* **WHAT THE EXERCISE ASKS**:
Repeat the lines of these items starting at the one that contains "scientific name: Chaerophyllum texanum" and ending at the one that contains "state / province: Morona-Santiago", both included.
* Start EXERCISE INPUTS *
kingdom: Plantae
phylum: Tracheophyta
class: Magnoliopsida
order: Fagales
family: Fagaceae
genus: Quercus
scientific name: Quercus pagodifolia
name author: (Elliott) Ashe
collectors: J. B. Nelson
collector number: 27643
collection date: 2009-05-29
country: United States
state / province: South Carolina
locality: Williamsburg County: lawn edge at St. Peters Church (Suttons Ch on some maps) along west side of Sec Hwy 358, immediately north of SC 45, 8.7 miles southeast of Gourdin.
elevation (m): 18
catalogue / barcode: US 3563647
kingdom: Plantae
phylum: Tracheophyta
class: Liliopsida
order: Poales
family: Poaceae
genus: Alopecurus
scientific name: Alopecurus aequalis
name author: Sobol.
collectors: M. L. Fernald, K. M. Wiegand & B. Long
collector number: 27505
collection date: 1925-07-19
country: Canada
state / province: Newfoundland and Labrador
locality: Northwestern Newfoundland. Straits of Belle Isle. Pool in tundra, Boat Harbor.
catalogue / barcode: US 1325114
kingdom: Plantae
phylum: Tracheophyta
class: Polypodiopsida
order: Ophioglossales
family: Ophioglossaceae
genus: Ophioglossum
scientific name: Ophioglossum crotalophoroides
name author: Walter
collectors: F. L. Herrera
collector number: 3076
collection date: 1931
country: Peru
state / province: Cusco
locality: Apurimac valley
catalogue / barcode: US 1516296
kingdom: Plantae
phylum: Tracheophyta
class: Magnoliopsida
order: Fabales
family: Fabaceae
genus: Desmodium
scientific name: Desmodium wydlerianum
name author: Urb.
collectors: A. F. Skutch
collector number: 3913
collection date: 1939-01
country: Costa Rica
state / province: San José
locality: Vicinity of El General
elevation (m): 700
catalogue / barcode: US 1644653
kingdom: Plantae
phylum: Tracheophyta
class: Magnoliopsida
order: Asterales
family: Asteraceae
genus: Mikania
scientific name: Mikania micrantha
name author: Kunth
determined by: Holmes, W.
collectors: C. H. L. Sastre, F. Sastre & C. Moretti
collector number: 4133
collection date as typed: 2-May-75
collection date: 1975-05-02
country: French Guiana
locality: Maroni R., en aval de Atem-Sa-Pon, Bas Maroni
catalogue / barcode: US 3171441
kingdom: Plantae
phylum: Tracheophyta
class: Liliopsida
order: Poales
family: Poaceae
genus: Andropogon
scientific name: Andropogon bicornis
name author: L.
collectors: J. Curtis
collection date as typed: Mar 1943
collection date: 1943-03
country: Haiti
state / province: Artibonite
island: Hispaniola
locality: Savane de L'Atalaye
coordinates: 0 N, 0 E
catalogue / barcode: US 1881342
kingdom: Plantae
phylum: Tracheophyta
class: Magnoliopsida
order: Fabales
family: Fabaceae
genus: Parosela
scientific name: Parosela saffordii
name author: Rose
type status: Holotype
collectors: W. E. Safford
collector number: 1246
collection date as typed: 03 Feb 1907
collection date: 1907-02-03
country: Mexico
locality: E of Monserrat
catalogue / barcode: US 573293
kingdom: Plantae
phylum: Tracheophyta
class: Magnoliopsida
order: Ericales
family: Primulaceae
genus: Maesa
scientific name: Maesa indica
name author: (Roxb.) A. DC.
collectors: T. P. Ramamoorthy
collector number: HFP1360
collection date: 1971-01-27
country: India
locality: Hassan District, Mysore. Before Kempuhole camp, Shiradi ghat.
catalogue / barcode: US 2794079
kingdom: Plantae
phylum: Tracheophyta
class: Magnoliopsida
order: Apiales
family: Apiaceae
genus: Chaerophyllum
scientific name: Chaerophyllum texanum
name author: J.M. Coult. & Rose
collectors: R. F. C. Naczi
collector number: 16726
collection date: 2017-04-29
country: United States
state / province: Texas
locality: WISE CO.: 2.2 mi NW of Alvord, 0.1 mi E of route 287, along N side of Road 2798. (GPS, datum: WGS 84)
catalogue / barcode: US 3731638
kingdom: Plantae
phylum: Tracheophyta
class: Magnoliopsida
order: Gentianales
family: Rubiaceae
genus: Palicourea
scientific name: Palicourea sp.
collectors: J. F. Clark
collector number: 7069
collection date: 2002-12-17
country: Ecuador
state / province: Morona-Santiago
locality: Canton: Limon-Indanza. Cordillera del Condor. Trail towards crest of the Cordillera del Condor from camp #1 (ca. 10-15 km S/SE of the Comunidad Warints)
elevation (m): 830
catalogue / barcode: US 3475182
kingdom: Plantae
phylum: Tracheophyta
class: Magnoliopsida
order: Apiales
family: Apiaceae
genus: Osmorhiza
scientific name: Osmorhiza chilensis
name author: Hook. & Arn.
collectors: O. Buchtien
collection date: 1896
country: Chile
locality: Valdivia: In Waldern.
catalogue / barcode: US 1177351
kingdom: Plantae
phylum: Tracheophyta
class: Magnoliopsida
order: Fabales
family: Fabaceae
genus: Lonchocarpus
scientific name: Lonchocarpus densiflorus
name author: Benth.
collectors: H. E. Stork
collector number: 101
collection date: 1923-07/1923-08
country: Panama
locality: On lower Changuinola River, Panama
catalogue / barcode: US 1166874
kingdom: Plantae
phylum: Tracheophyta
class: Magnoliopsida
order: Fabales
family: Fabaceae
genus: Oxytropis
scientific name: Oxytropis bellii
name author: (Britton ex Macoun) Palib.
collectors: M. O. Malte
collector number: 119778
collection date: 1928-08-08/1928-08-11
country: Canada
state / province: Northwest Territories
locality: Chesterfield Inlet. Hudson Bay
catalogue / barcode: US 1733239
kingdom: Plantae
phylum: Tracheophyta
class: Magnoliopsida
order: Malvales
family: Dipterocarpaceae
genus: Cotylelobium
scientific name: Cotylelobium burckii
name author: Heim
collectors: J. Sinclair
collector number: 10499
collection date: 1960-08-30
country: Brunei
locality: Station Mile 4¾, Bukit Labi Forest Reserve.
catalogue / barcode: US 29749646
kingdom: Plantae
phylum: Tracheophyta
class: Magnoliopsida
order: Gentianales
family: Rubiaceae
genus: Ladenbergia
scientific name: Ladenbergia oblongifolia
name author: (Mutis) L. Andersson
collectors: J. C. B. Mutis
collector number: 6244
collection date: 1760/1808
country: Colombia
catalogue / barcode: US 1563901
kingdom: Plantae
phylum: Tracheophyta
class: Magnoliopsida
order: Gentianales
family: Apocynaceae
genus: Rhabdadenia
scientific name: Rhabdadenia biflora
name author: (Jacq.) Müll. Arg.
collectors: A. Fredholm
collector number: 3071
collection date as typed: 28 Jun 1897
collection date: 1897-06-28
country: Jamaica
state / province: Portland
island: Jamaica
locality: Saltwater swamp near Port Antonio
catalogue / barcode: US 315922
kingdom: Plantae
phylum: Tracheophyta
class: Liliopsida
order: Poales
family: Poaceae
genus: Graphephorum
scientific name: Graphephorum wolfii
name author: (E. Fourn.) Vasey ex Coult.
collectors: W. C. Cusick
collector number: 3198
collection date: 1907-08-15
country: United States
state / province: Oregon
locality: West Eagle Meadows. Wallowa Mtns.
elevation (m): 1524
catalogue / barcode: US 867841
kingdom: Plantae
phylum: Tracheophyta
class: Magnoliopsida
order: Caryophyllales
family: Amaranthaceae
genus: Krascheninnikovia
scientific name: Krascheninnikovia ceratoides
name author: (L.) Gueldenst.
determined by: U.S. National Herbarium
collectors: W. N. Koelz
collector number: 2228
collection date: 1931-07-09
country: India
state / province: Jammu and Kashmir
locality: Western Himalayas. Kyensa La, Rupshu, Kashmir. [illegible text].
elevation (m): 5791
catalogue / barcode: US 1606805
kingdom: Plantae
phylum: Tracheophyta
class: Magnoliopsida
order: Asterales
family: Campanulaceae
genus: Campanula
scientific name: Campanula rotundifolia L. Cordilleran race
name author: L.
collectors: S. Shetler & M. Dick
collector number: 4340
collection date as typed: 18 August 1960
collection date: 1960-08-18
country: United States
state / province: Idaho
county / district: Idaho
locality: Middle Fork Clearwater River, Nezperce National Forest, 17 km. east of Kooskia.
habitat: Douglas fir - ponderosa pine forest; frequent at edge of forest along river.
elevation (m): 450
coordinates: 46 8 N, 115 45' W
* End EXERCISE INPUTS *
* **FINAL ANSWER**:
scientific name: Chaerophyllum texanum
name author: J.M. Coult. & Rose
collectors: R. F. C. Naczi
collector number: 16726
collection date: 2017-04-29
country: United States
state / province: Texas
locality: WISE CO.: 2.2 mi NW of Alvord, 0.1 mi E of route 287, along N side of Road 2798. (GPS, datum: WGS 84)
catalogue / barcode: US 3731638
kingdom: Plantae
phylum: Tracheophyta
class: Magnoliopsida
order: Gentianales
family: Rubiaceae
genus: Palicourea
scientific name: Palicourea sp.
collectors: J. F. Clark
collector number: 7069
collection date: 2002-12-17
country: Ecuador
state / province: Morona-Santiago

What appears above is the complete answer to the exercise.